The Heart Never Lies
4 Capítulo 4
POV (Shyned)
Desci as escadas tão rápido que quase sai rolando. Sair rolando escada abaixo era o que eu mais tinha medo. Eu as descia correndo, mas totalmente agarrada ao corrimão; aprendi a usar o corrimão depois do dia em que eu levei o maior capote da minha vida na rampa da escola,e acabei trincando o ombro. Nossa, aquilo doeu, e muito ainda !
Estava descendo a rua para ir de encontro com o meu pai, quando escuto um grito fino:
- SHYNED! SHYNED! – olhei para trás e era a Luciana.
- Fala gaguega! – disse enquanto ela apertava o passo para me alcançar.
- Seu pai já chegou?
- Não sei, vou ver isso agora – disse enquanto descíamos. Quando chegamos a esquina pude ver meu pai parado com a moto em frente a saída da secretaria – Meu pai chegou gaguega, tchau, atéééé amanhã – disse me despedindo.
- Tchau gaguega, até amanhã – falou Luciana, e logo em seguida gritou um “OI GAGUEGA” para meu pai, que acenou com a mão de longe.
Parei ao lado de meu pai perguntando se fazia tempo que tinha chegado, ele me falou que não; e então falou que eu já podia subir na moto. No caminho de volta para casa, ele me perguntou como havia sido a escola hoje, eu respondi que bem, embora não tivesse entendido uma única palavra do que a professora de química explicou e completei com um “deixa, química nem é importante”, meu pai gargalhou e me perguntou se eu estava com fome, respondi que não pois havia comido um big cachorro-quente no intervalo.
Quando chegamos em casa, minha avó estava terminando de fazer o almoço. Eu não ia almoçar, mas quando vi que tinha salada de beterraba mudei logo de idéia; eu tinha que comer beterraba, eu amo beterraba, tirando que depois o xixi sai meio rosa por causa da cor dela. Quando meu xixi saia rosa, era a coisa mais extraordinária pra mim. Não comi muita beterraba porque eu ainda tinha que ir para a academia. Academia ... ai o professor .... não querendo me gabar, mais onde eu faço academia tem o professor mais lindo do mundo e Berréca achava o mesmo que eu. Ele tinha as costas largas, e a cintura mais fina, tinha também uma tatuagem que começava no peito e ia para o braço, tinha os cabelos enroladinhos e castanho, eu particularmente não sou nem um pouquinho fã de morenos, mais ele era a exceção.
Havia combinado com o Tonon o seguinte: ele descia em casa umas 13:40hr, e a gente ia a pé para academia, até ai beleza. Foi dando o horário e nada de Tonon em casa, meu pensamento foi “Tonon seu lerdo!” e “A Berréca vai me matar se eu não for pra academia”. Submissa em meus pensamentos, escuto Tonon me chamando.
- Já tava na hora – falei
- Eu me perdi – disse ele rindo – As ruas daqui são todas iguais, fui parar lá na avenida.
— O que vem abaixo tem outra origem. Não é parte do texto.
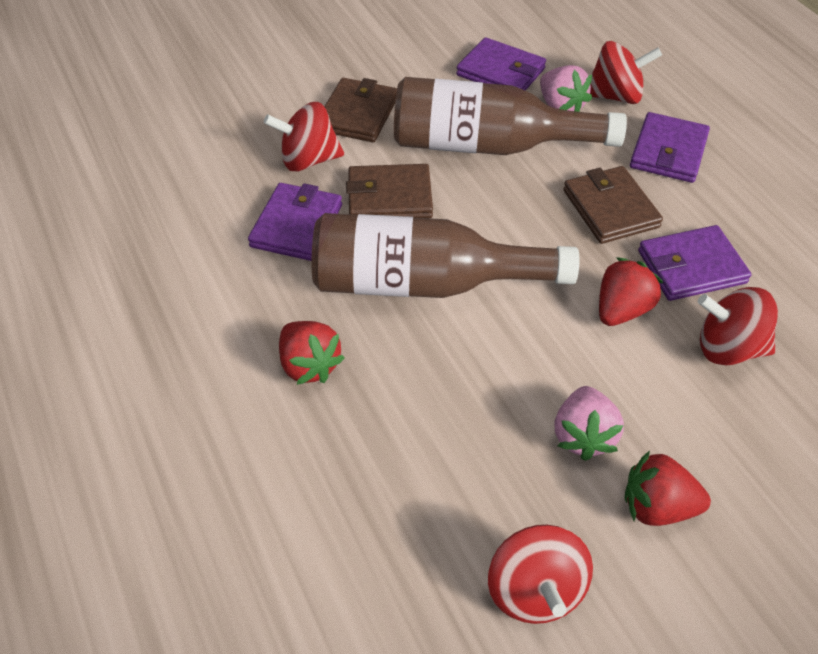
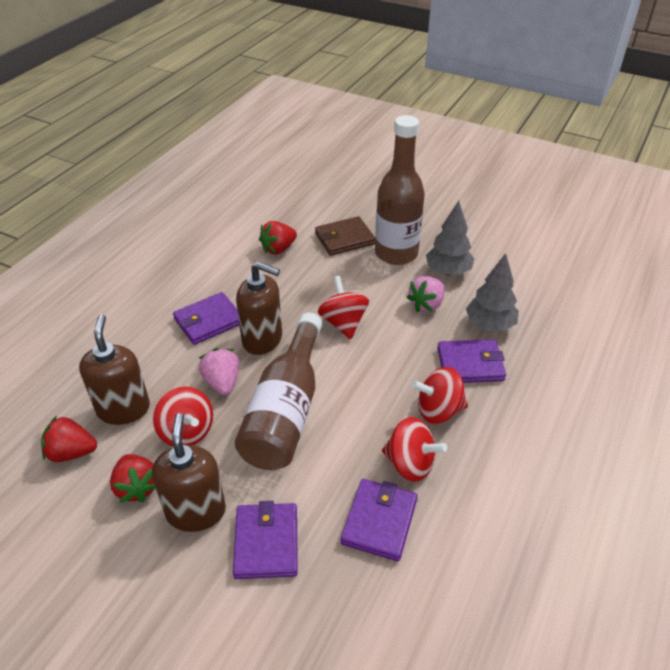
brown soap dispenser: none = 0 -> [79,314,150,425] [152,413,226,532] [236,262,282,355] = 3
brown wallet: [324,78,397,142] [346,164,433,218] [563,166,663,244] = 3 -> [315,216,375,256] = 1
grey tree: none = 0 -> [426,201,474,275] [466,253,519,331] = 2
Tive que rir junto, meu Deus, ta pra nascer alguém mais lerdo que ele. Estávamos descendo a rua de casa, quando escutamos um “Ou” de longe, olhamos para trás e era Rebeca.
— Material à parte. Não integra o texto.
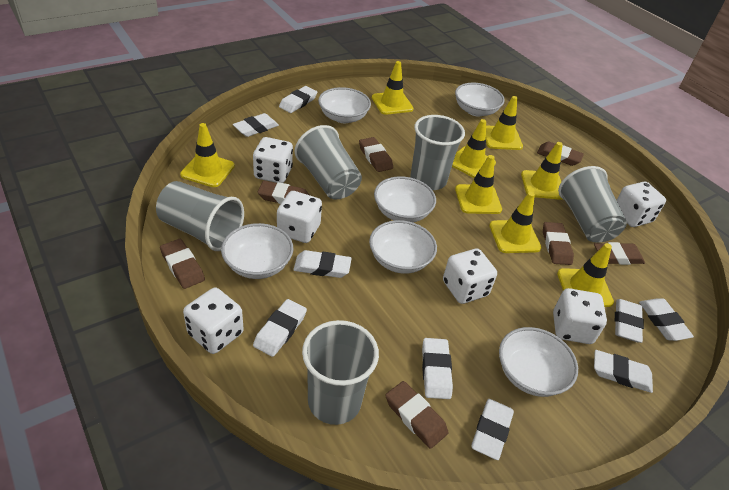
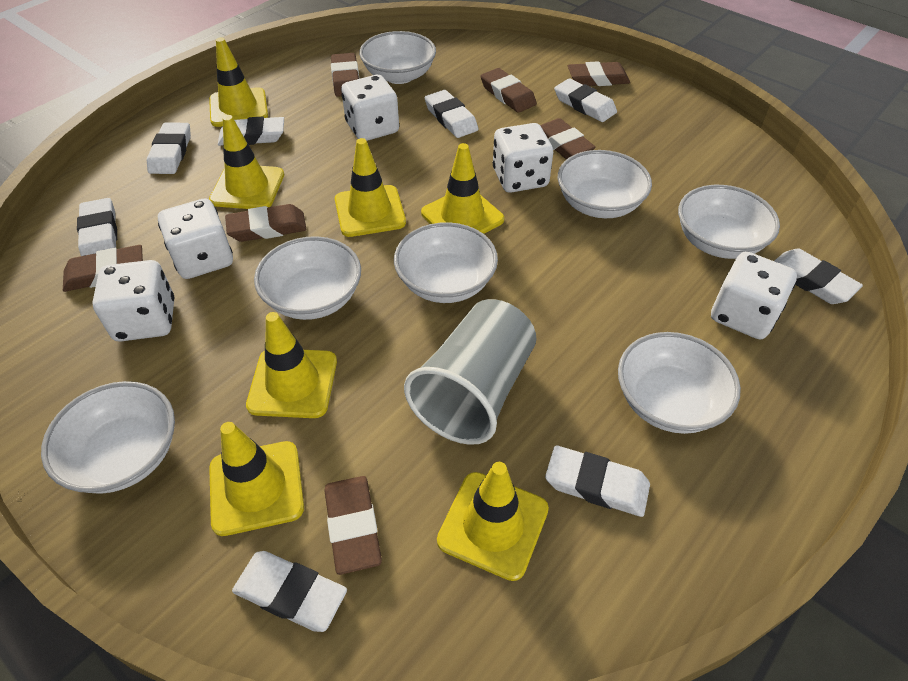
grey cup: [156,181,244,251] [295,125,362,200] [302,320,379,425] [410,115,465,190] [558,166,627,242] = 5 -> [404,299,536,445] = 1
white bowl: [221,223,293,279] [318,87,371,123] [369,220,437,274] [374,176,436,223] [455,82,505,117] [499,327,578,397] = 6 -> [41,381,175,494] [254,236,361,320] [359,31,436,84] [394,222,498,303] [558,150,652,218] [618,332,741,434] [678,185,780,259] = 7
white dice: [183,288,244,354] [253,137,293,183] [277,191,322,243] [443,249,497,304] [553,288,607,344] [616,182,666,227] = 6 -> [92,260,174,342] [158,199,233,279] [341,75,399,141] [493,123,553,193] [711,252,797,339] = 5
white eraser: [233,113,279,137] [253,299,307,357] [279,86,317,113] [293,250,352,278] [422,338,453,399] [471,399,514,460] [594,350,653,393] [615,299,644,343] [639,298,694,341] = 9 -> [77,198,117,256] [147,123,191,174] [218,116,284,146] [232,551,347,632] [425,90,478,138] [545,446,650,517] [554,79,617,122] [775,248,863,304] = 8
yellow traffic cone: [180,123,235,187] [372,61,413,115] [452,119,496,178] [455,155,502,214] [486,96,523,150] [489,192,542,253] [521,142,563,200] [557,243,614,307] = 8 -> [209,37,268,127] [209,115,284,209] [209,422,304,536] [246,312,337,418] [335,138,406,237] [421,143,504,234] [437,462,549,581] = 7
- Onde vocês vão? – perguntou
- Pra academia ué. Eu pensei que você já tivesse ido, por isso nem subi na sua casa, e o Tonon atrasou só um pouco, tipo uns 30 minutinhos, coisa básica. – respondi
- Ainda não fui – disse ela, pensei “avá,é mesmo?”. Rebeca é uma menina inteligente, mas as vezes ela tem uns surtos de lerdeza, bem estilo Danny o seu sonho de consumo. — Vem, vamos todos juntos – disse, dessa vez subindo a rua de volta para sua casa.
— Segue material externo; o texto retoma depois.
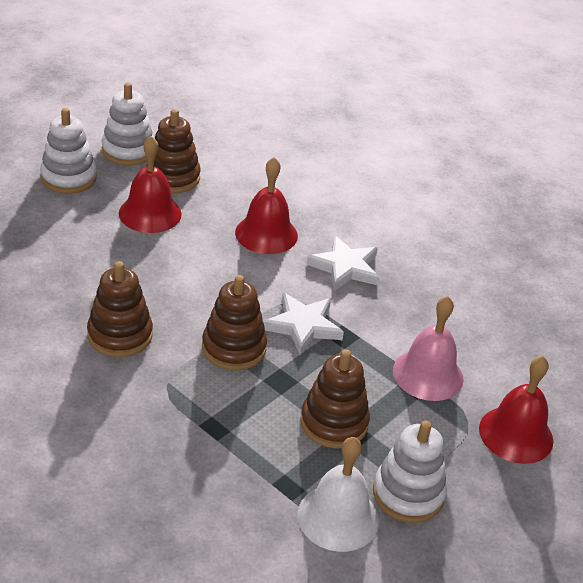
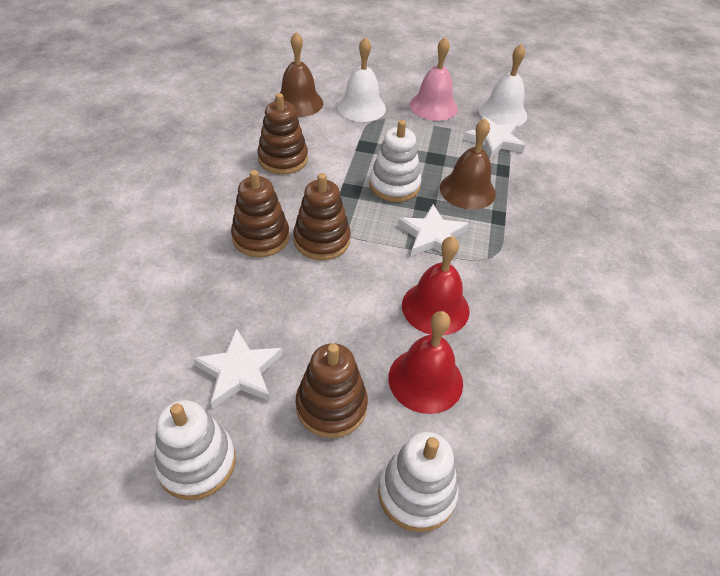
brown bell: none = 0 -> [275,32,323,117] [440,118,496,210] = 2
red bell: [119,136,182,233] [235,157,298,254] [479,356,553,464] = 3 -> [388,311,463,414] [402,236,470,335] = 2
white bell: [297,437,379,552] = 1 -> [337,37,386,122] [479,44,527,126] = 2
white star: [263,293,344,355] [306,235,380,291] = 2 -> [193,328,282,408] [397,204,469,259] [463,116,525,158] = 3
Quando chegamos em frente de sua casa, sua mãe já nos esperava dento da van topic para nos levar. Pelo caminho fomos tagarelando qualquer coisa e chegamos na academia em menos de cinco minutos, fiquei com um pouco de tontura pois tinha sentado de costas, mais logo passou. Desci da van, agradeci a mãe da Berréca, e entramos.